═══ TEXT FOR ANALYSIS ═══
[Date Prev][Date Next][Thread Prev][Thread Next][Date Index][Thread Index]
Reply to: [list | sender only]
Re: [ddlm-group] CIF-2 changes
- To: [email protected], Group finalising DDLm and associated dictionaries <[email protected]>
- Subject: Re: [ddlm-group] CIF-2 changes
- From: "Herbert J. Bernstein" <[email protected]>
- Date: Wed, 18 Nov 2009 07:16:05 -0500 (EST)
- In-Reply-To: <C7297866.124AC%[email protected]>
- References: <C7297866.124AC%[email protected]>
Dear Nick,
Thank you. What we need is a clean clear precise document that will
serve two purposes:
1. Show software writers the rules for the documents that their
software will have to process; and
2. Show users the rules for the documents that they will be allowed to
write.
With the divergence between CIF 1.1 and CIF 2 and the application of the
aliases, this has now become challenging. We want the software writers to
handle both CIF 1.1 and CIF 2 documents, but we want users to be
encouraged to write clean CIF 2 documents, not relying on aliases except
when necessary.
Regards,
Herbert
=====================================================
Herbert J. Bernstein, Professor of Computer Science
Dowling College, Kramer Science Center, KSC 121
Idle Hour Blvd, Oakdale, NY, 11769
+1-631-244-3035
[email protected]
=====================================================
On Wed, 18 Nov 2009, Nick Spadaccini wrote:
> I will do this shortly. I will write it for CIF2, and separately for STAR
> which will be slightly different with regarded to accepted encoding
> (attempting to not preclude any other encodings - but I am sure we finally
> agreed UTF-8 would be the ONLY CIF2 encoding). The other STAR application I
> will need to specify (broadly at this stage because the detail is enormous)
> is DDLm which will be syntactly identical to CIF2 (I can see no other reason
> for it not to be).
═══ RECORDS SUPPLIED ═══
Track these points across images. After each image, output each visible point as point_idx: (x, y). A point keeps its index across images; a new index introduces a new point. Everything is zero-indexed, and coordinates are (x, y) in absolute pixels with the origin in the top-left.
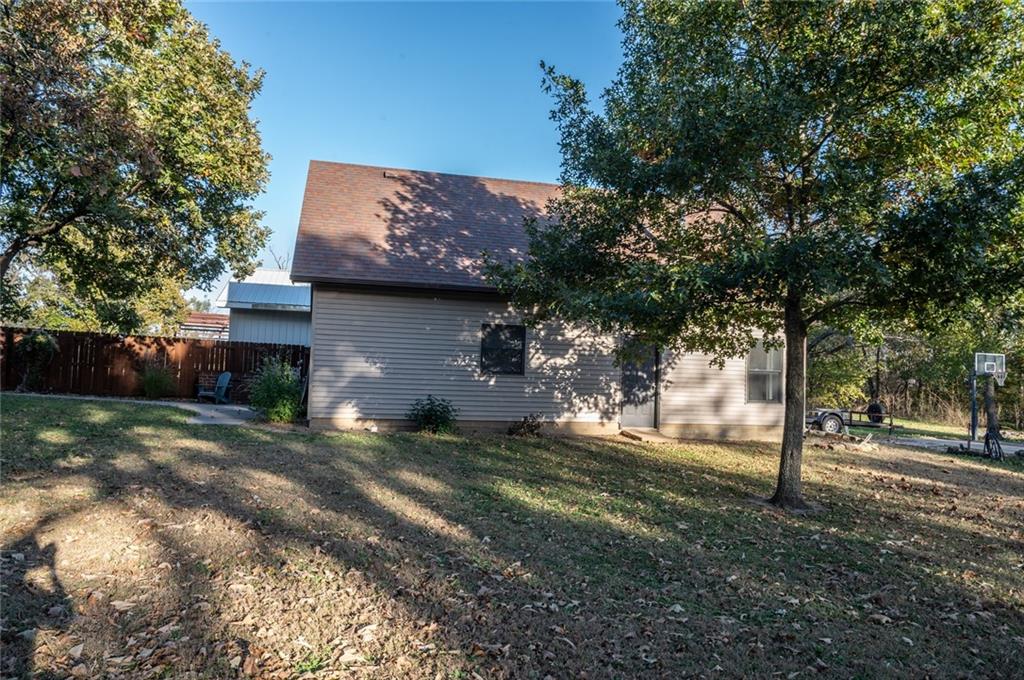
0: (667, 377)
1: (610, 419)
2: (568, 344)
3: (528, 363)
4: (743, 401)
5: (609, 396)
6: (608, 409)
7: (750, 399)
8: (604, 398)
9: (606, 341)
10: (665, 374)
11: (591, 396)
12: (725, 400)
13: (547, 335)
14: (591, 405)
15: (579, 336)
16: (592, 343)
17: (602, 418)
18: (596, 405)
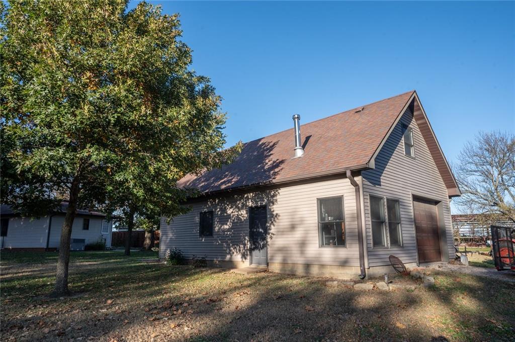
0: (271, 231)
1: (246, 259)
2: (229, 217)
3: (214, 230)
4: (318, 245)
5: (245, 245)
6: (244, 253)
7: (322, 245)
8: (243, 246)
9: (243, 213)
10: (270, 229)
11: (237, 245)
12: (307, 242)
13: (221, 214)
14: (238, 251)
15: (232, 212)
16: (237, 215)
17: (242, 258)
18: (240, 250)
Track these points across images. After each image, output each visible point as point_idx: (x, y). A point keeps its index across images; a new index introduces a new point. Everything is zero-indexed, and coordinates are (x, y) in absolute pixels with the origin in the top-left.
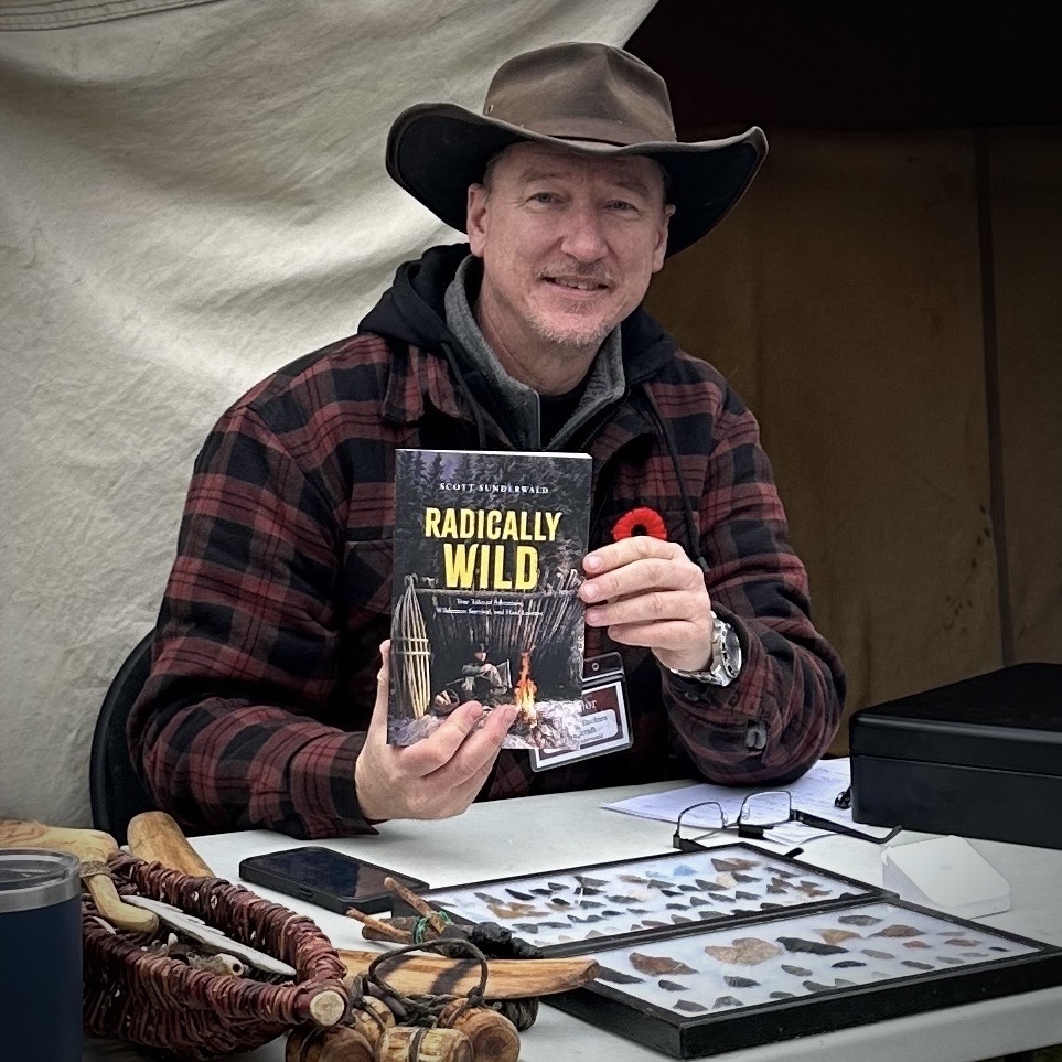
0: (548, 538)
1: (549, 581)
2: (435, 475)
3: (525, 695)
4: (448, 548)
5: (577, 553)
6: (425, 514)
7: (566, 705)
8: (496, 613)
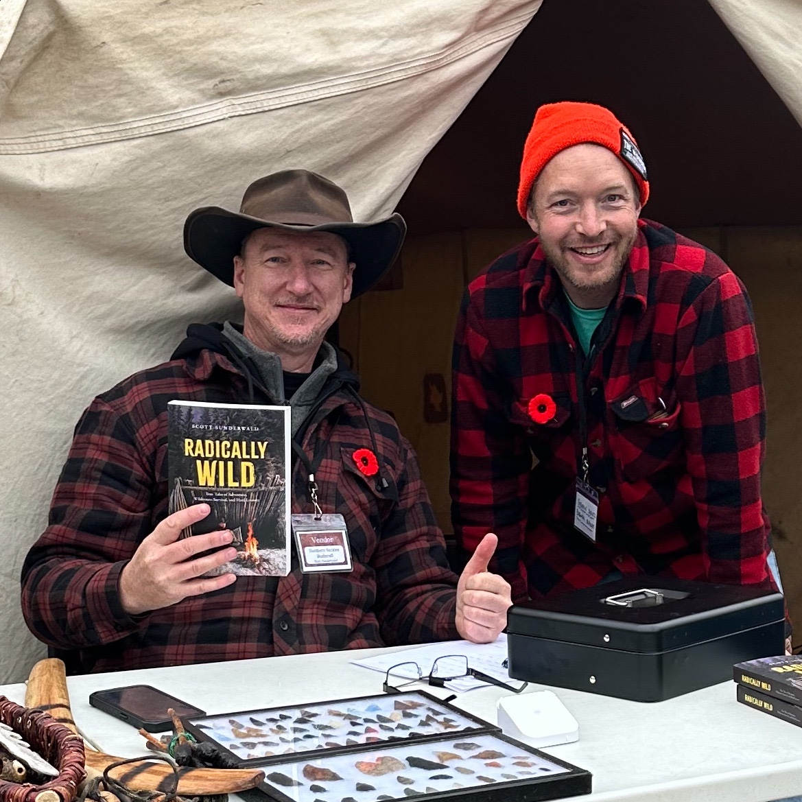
═══
§ EXPLORE THE MATERIAL
(1) Please list the names of the header fields that appear on lines starting with a dash in the CIF-2 message.
(2) Continue the CIF-2 message from its last sentence.
The records aren't needed here.

§ RESPONSE LIST
(1) To, Subject, From, Date, In-Reply-To, References

(2)
>
>
> On 17/11/09 11:23 PM, "Herbert J. Bernstein" <[email protected]>
> wrote:
>
>> Dear Colleagues,
>>
>> Would somebody please put one firm, final and complete specification of
>> the charactar set, syntax and semantics of what may appear in a CIF
>> document to be processed against a CIF2 dictionary on the table?
>>
>> At the very least, may we have one firm, final and complete
>> specification of the character set, syntax and semantics of the tags that
>> may appear in a CIF document to be processed against a CIF2 dictionary?
>>
>> Then, we should have a meeting to decide if we all understand and agree
>> on whatever it is that is being proposed.
>>
>> Coding against vague and changing specifications is one classic cause of
>> failure of software engineering efforts.
>>
>> Regards,
>> Herbert
>> =====================================================
>> Herbert J. Bernstein, Professor of Computer Science
>> Dowling College, Kramer Science Center, KSC 121
>> Idle Hour Blvd, Oakdale, NY, 11769
>>
>> +1-631-244-3035
>> [email protected]
>> =====================================================
>>
>> On Tue, 17 Nov 2009, David Brown wrote:
>>
>>> I support Nick's summary and I don't see any problem with datanames. In CIF2
>>> we use only the restricted ASCII set. When reading a CIF1 file we need to be
>>> aware that [] may appear in a dataname but using the the alias list we
>>> immediately convert it to the corresponding CIF2 dataname for all further
>>> purposes. A CIF2 file will only have fully conforming datanames.
>>>
>>> I am not sure why Nick is so concerned over about implicit recognition of
>>> mislabelled CIF1 files. All CIF2 files are required to be so identified in
>>> the first line. Anything without the identifier is presumed to be CIF1. Any
>>> other combination is illegal, but if one want to recover from such an error
>>> there are two possibilities:
>>>
>>> 1. A CIF2 is not so identified. This should not raise any problems since the
>>> datanames will all be recognized and reading can carry on as normal. Or
>>> would this stumble over lists etc. which it might not be expecting even
>>> though it would find all the necessary information in the dictionary?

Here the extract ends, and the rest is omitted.